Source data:
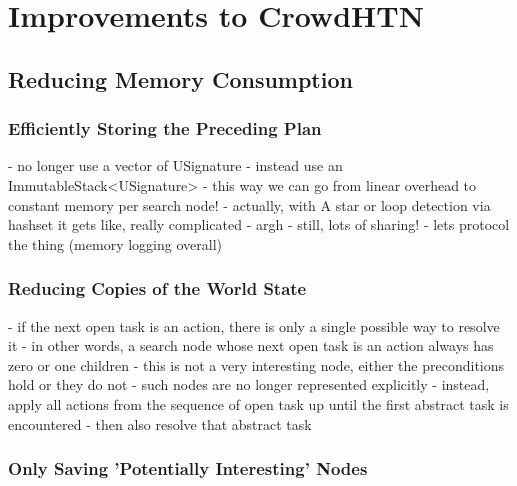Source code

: \section{Improvements to CrowdHTN}

\subsection{Reducing Memory Consumption}

\subsubsection{Efficiently Storing the Preceding Plan}
- no longer use a vector of USignature
- instead use an ImmutableStack<USignature>
- this way we can go from linear overhead to constant memory per search node!
- actually, with A star or loop detection via hashset it gets like, really complicated
- argh
- still, lots of sharing!
- lets protocol the thing (memory logging overall)

\subsubsection{Reducing Copies of the World State}
- if the next open task is an action, there is only a single possible way to resolve it
- in other words, a search node whose next open task is an action always has zero or one children
- this is not a very interesting node, either the preconditions hold or they do not
- such nodes are no longer represented explicitly
- instead, apply all actions from the sequence of open task up until the first abstract task is encountered
- then also resolve that abstract task

\subsubsection{Only Saving 'Potentially Interesting' Nodes}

**What needs to be done:** Search the entries for the word "instead". Copy each line where it appears.

**Exercise output:**
- instead use an ImmutableStack<USignature>
- instead, apply all actions from the sequence of open task up until the first abstract task is encountered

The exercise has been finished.